▶ **Goal of the exercise**
An exact copy of every entry is needed, without any of the pictures.
※ ※ ※
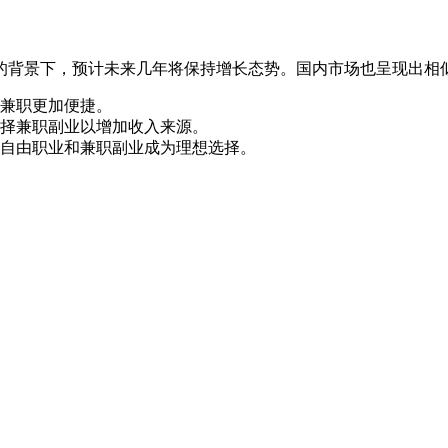
的背景下，预计未来几年将保持增长态势。国内市场也呈现出相
兼职更加便捷。
择兼职副业以增加收入来源。
自由职业和兼职副业成为理想选择。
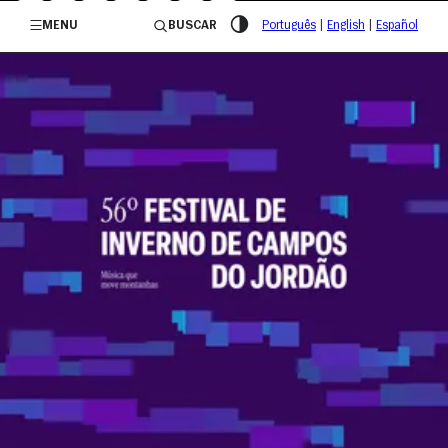
/governosp
MENU
BUSCAR
Português
|
English
|
Español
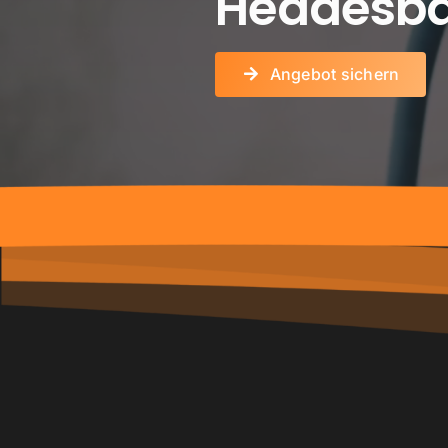
Heddesb
Angebot sichern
※ ※ ※
▶ **Result of the exercise**
的背景下，预计未来几年将保持增长态势。国内市场也呈现出相
兼职更加便捷。
择兼职副业以增加收入来源。
自由职业和兼职副业成为理想选择。
/governosp
MENU
BUSCAR
Português
|
English
|
Español
Heddesb
Angebot sichern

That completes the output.